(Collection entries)
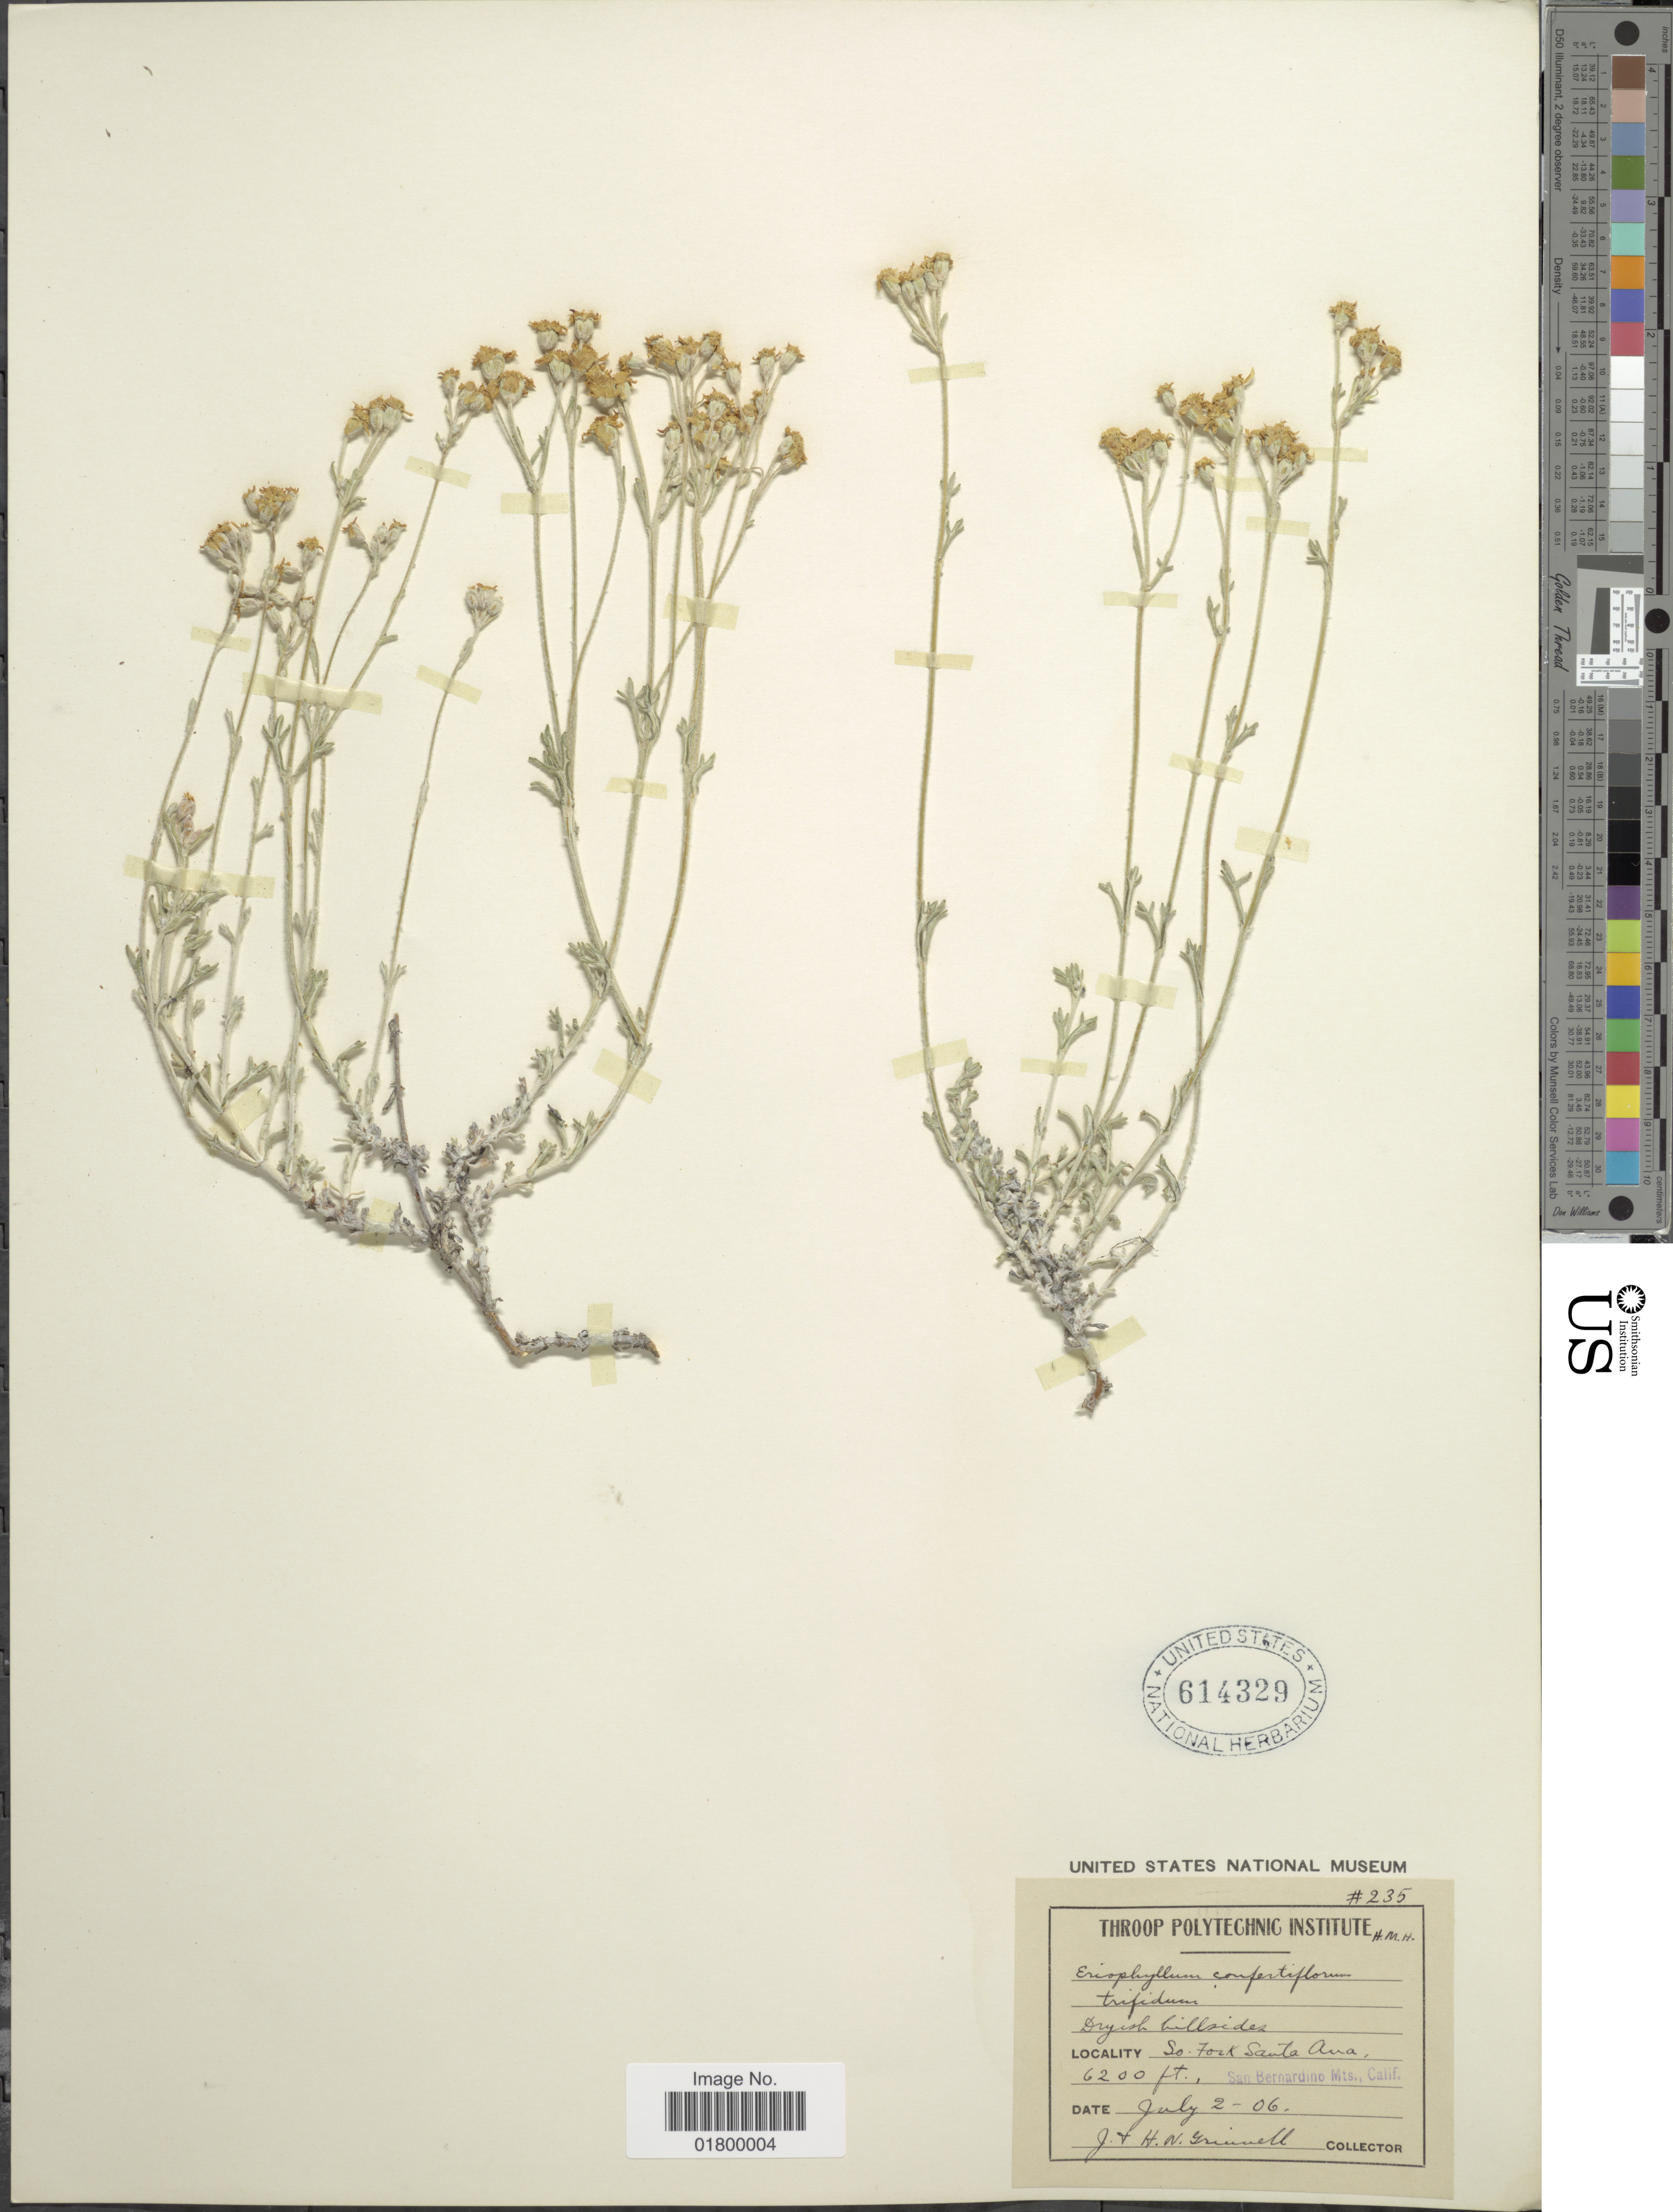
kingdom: Plantae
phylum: Tracheophyta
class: Magnoliopsida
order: Asterales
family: Asteraceae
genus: Eriophyllum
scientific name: Eriophyllum confertiflorum var. tridactylum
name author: (Rydb.) Munz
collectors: J. Grinnell & H. Grinnell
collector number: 235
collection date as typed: Transcribed d/m/y: 2/7/6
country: United States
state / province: California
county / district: San Bernardino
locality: So. Fork Santa Ana, San Bernardino Mts., Calif.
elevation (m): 1890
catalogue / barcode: US 614329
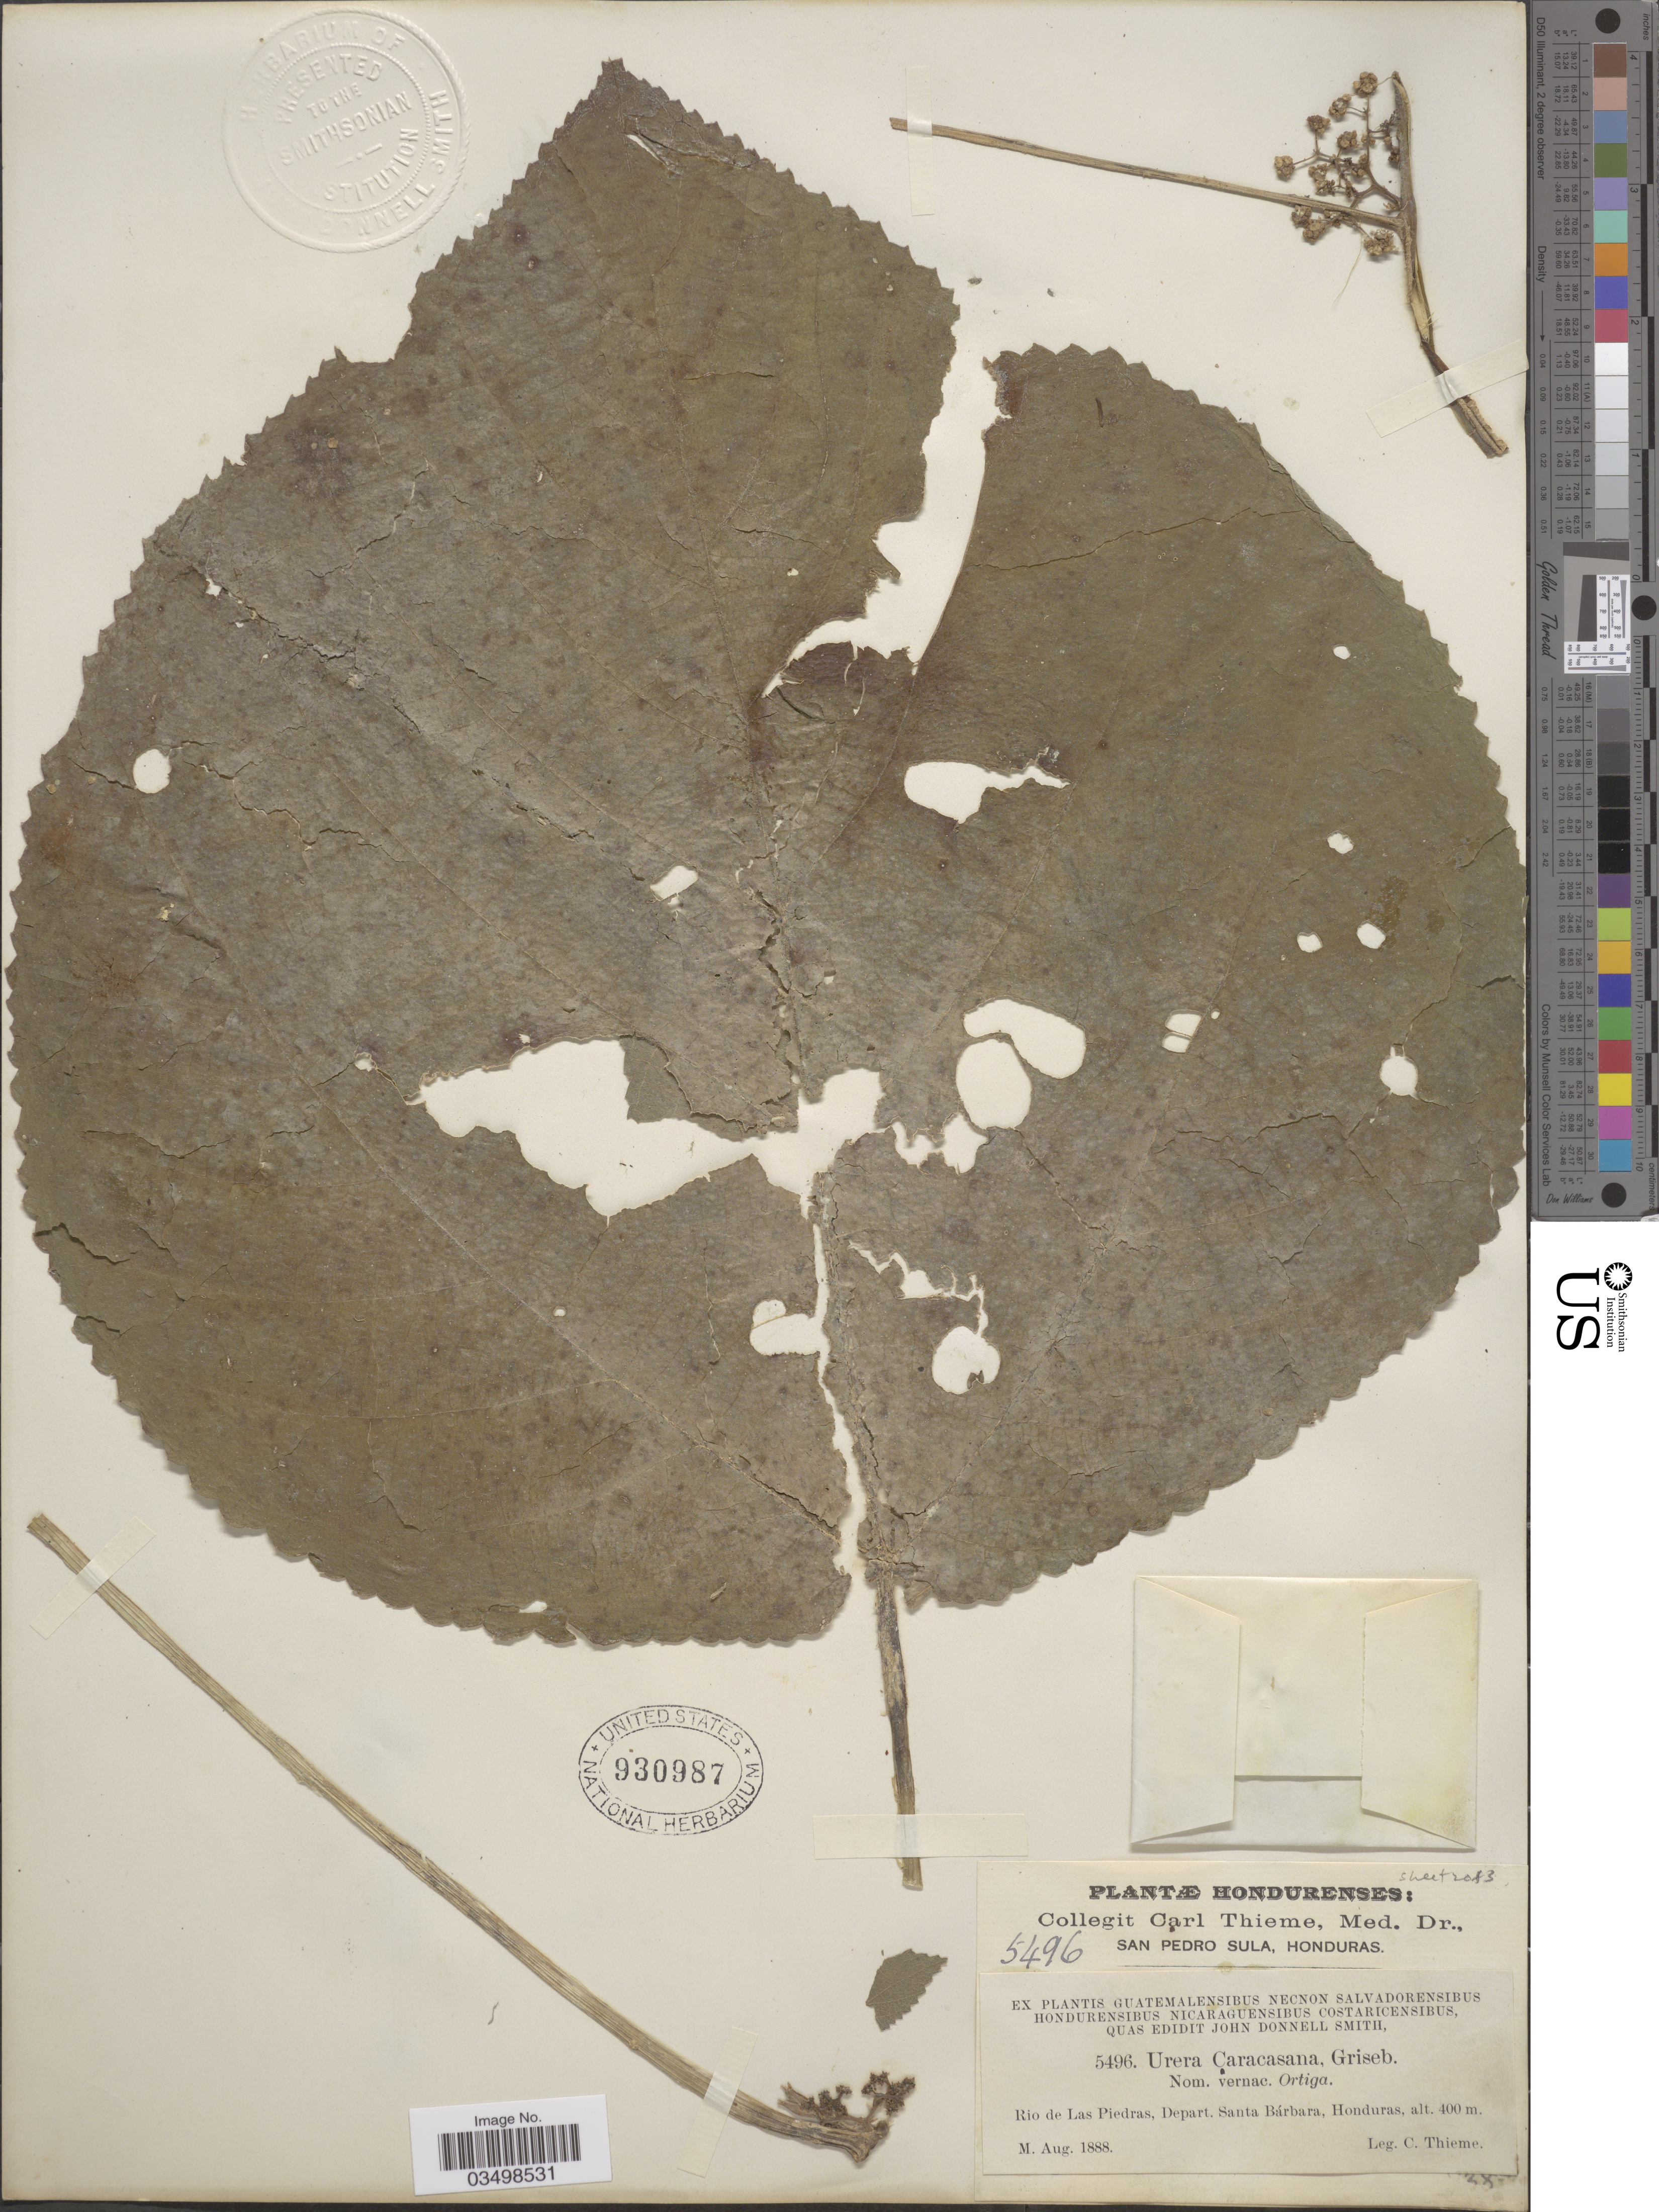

§ **SHORT EXERCISE**
Write out the data again from the line containing "class: Magnoliopsida" through the line containing "locality: So. Fork", swapping "locality" for "site" and leaving everything else as it is. Give only those lines.

§ **FULL SOLUTION**
class: Magnoliopsida
order: Asterales
family: Asteraceae
genus: Eriophyllum
scientific name: Eriophyllum confertiflorum var. tridactylum
name author: (Rydb.) Munz
collectors: J. Grinnell & H. Grinnell
collector number: 235
collection date as typed: Transcribed d/m/y: 2/7/6
country: United States
state / province: California
county / district: San Bernardino
site: So. Fork Santa Ana, San Bernardino Mts., Calif.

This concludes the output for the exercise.